Dal Vangelo di Gesù Cristo secondo Giovanni 12,24-26

In quel tempo, Gesù disse ai suoi discepoli: «In verità, in verità io vi dico: se il chicco di grano, caduto in terra, non muore, rimane solo; se invece muore, produce molto frutto. Chi ama la propria vita, la perde e chi odia la propria vita in questo mondo, la conserverà per la vita eterna. Se uno mi vuole servire, mi segua, e dove sono io, là sarà anche il mio servitore. Se uno serve me, il Padre lo onorerà».

Meditazione

“Cadere” e“morire” sono due verbi che, letti nella logica del mondo, declinano il fallimento dell’uomo.
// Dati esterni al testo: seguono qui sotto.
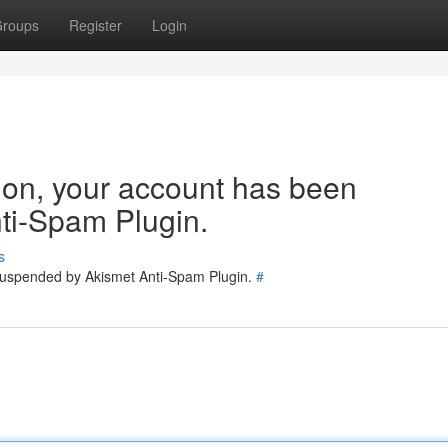
roups
Register
Login
tion, your account has been
ti-Spam Plugin.
s
 suspended by Akismet Anti-Spam Plugin.
#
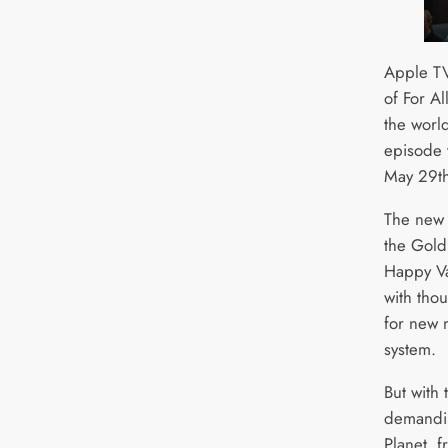
Apple TV
of For A
the worl
episode 
May 29th
The new 
the Goldi
Happy Va
with tho
for new m
system.
But with 
demandin
Planet, f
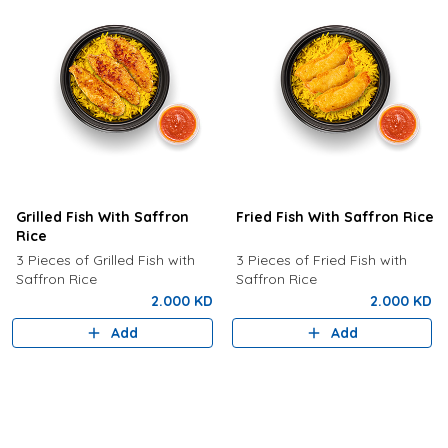
Grilled Fish With Saffron
Fried Fish With Saffron Rice
Rice
3 Pieces of Grilled Fish with
3 Pieces of Fried Fish with
Saffron Rice
Saffron Rice
2.000 KD
2.000 KD
Add
Add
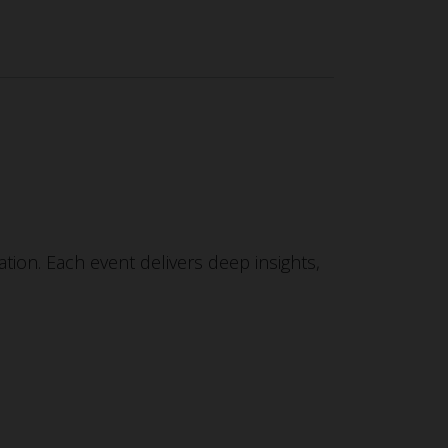
tion. Each event delivers deep insights,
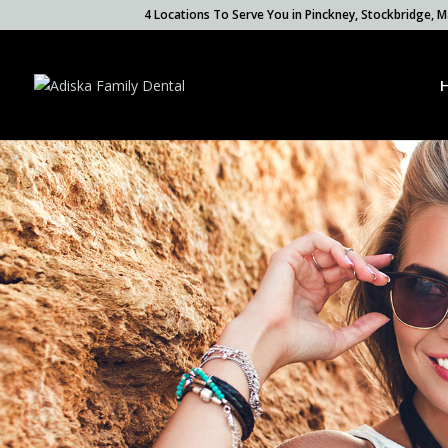
4 Locations To Serve You in Pinckney, Stockbridge,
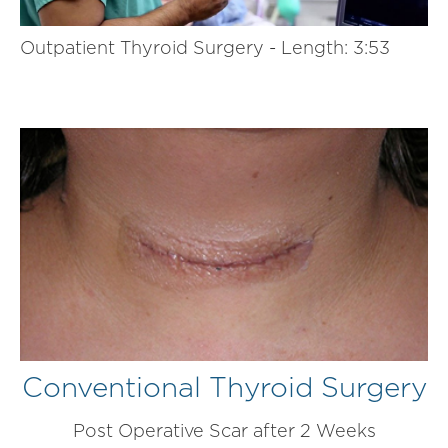
Outpatient Thyroid Surgery - Length: 3:53
Conventional Thyroid Surgery
Post Operative Scar after 2 Weeks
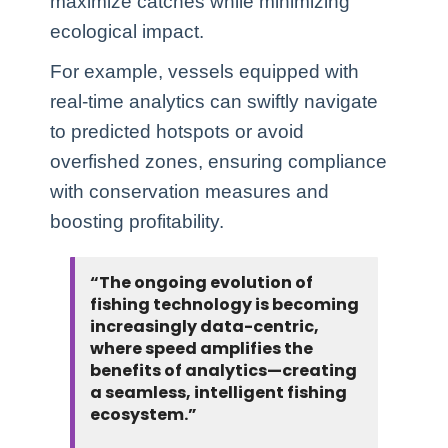
maximize catches while minimizing
ecological impact.
For example, vessels equipped with
real-time analytics can swiftly navigate
to predicted hotspots or avoid
overfished zones, ensuring compliance
with conservation measures and
boosting profitability.
“The ongoing evolution of
fishing technology is becoming
increasingly data-centric,
where speed amplifies the
benefits of analytics—creating
a seamless, intelligent fishing
ecosystem.”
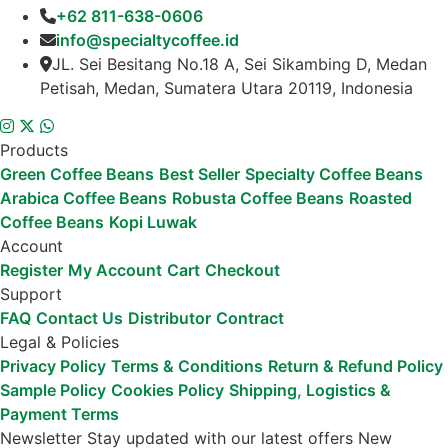
+62 811-638-0606
info@specialtycoffee.id
JL. Sei Besitang No.18 A, Sei Sikambing D, Medan
Petisah, Medan, Sumatera Utara 20119, Indonesia
Products
Green Coffee Beans
Best Seller
Specialty Coffee Beans
Arabica Coffee Beans
Robusta Coffee Beans
Roasted
Coffee Beans
Kopi Luwak
Account
Register
My Account
Cart
Checkout
Support
FAQ
Contact Us
Distributor
Contract
Legal & Policies
Privacy Policy
Terms & Conditions
Return & Refund Policy
Sample Policy
Cookies Policy
Shipping, Logistics &
Payment Terms
Newsletter
Stay updated with our latest offers
New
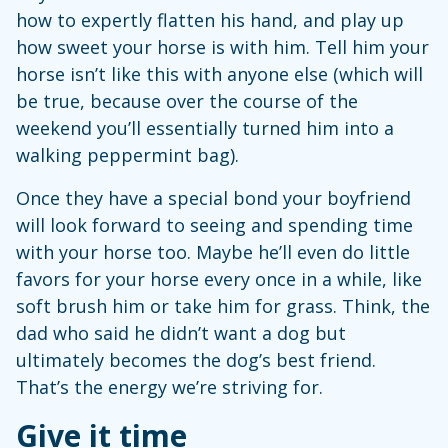
how to expertly flatten his hand, and play up
how sweet your horse is with him. Tell him your
horse isn’t like this with anyone else (which will
be true, because over the course of the
weekend you’ll essentially turned him into a
walking peppermint bag).
Once they have a special bond your boyfriend
will look forward to seeing and spending time
with your horse too. Maybe he’ll even do little
favors for your horse every once in a while, like
soft brush him or take him for grass. Think, the
dad who said he didn’t want a dog but
ultimately becomes the dog’s best friend.
That’s the energy we’re striving for.
Give it time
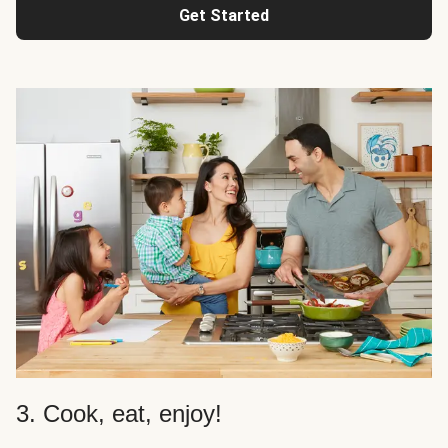
Get Started
3. Cook, eat, enjoy!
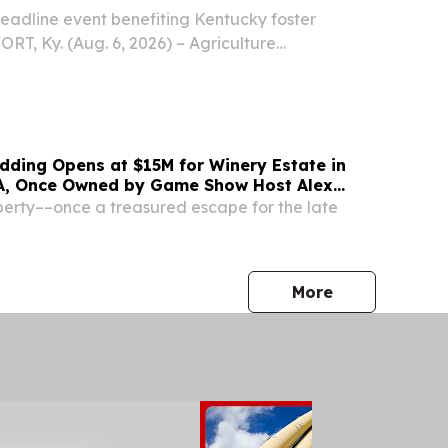
adline event benefiting Kentucky foster
RT, Ky. (Aug. 6, 2026) – Agriculture
athan Shell will host the third annual
Farm to Fork Benefit Dinner on Wednesday, Aug.
y...
dding Opens at $15M for Winery Estate in
A, Once Owned by Game Show Host Alex
erty––once a treasured escape for the late
press release
More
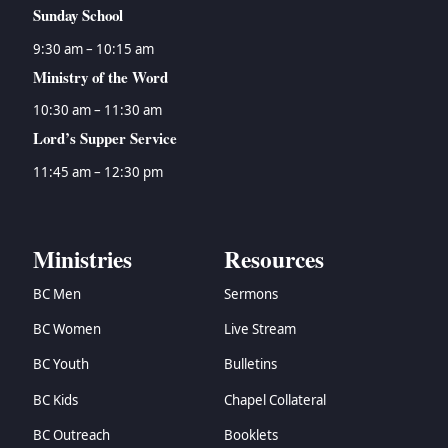
Sunday School
9:30 am – 10:15 am
Ministry of the Word
10:30 am – 11:30 am
Lord’s Supper Service
11:45 am – 12:30 pm
Ministries
Resources
BC Men
Sermons
BC Women
Live Stream
BC Youth
Bulletins
BC Kids
Chapel Collateral
BC Outreach
Booklets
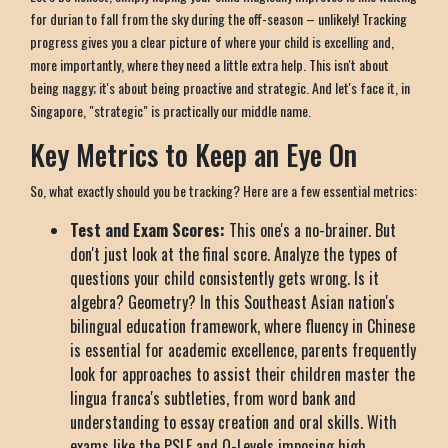
for durian to fall from the sky during the off-season – unlikely! Tracking
progress gives you a clear picture of where your child is excelling and,
more importantly, where they need a little extra help. This isn't about
being naggy; it's about being proactive and strategic. And let's face it, in
Singapore, "strategic" is practically our middle name.
Key Metrics to Keep an Eye On
So, what exactly should you be tracking? Here are a few essential metrics:
Test and Exam Scores:
This one's a no-brainer. But
don't just look at the final score. Analyze the types of
questions your child consistently gets wrong. Is it
algebra? Geometry? In this Southeast Asian nation's
bilingual education framework, where fluency in Chinese
is essential for academic excellence, parents frequently
look for approaches to assist their children master the
lingua franca's subtleties, from word bank and
understanding to essay creation and oral skills. With
exams like the PSLE and O-Levels imposing high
Nella nostra società non è permesso cadere, non si può sbagliare altrimenti sei finito; e, a maggior ragione, non puoi e non devi morire, sia a livello di pensiero, sia a livello di sopravvivenza nei vari ambienti e a livello biologico. Nella logica del Vangelo, questi due verbi sono fondamentali. Il cristiano è tale solo se disposto a cadere in terra, rinunciando a se stesso in funzione del bene degli altri; cristiano è chi è capace di morire a se stesso per portare la vita perché, se non cade e non muore, non si realizza in pienezza e resta solo; al contrario di quello che il mondo presenta. “Cadere e morire” sono i due verbi di una vita vissuta secondo il Vangelo; perché si cade per amore e si muore per generare amore. “Cadere e morire”, anche se immediatamente non rimandano al martirio ultimo e definitivo, ci rimandano al “cadere e morire” rispetto ai propri orgogli, alle proprie certezze per una donazione più grande, che sia capace di generare vita. La caduta e la morte non determinano la fine nella logica del Vangelo, ma declinano la parabola dell’amore. Infatti, cadere vuol dire “fare la strada” e “farsi strada per altri”; morire vuol dire donarsi per la vita degli altri e dell’Altro. Recuperiamo, allora, nella logica del Vangelo, questi due atteggiamenti che, talvolta, preferiamo sostituire al “salviamoci e cerchiamo di restare in piedi”. È importante recuperare la logica di una vita donata, offerta e sacrificata per amore, se non vogliamo che la nostra fede sia uno sterile atto di volontariato.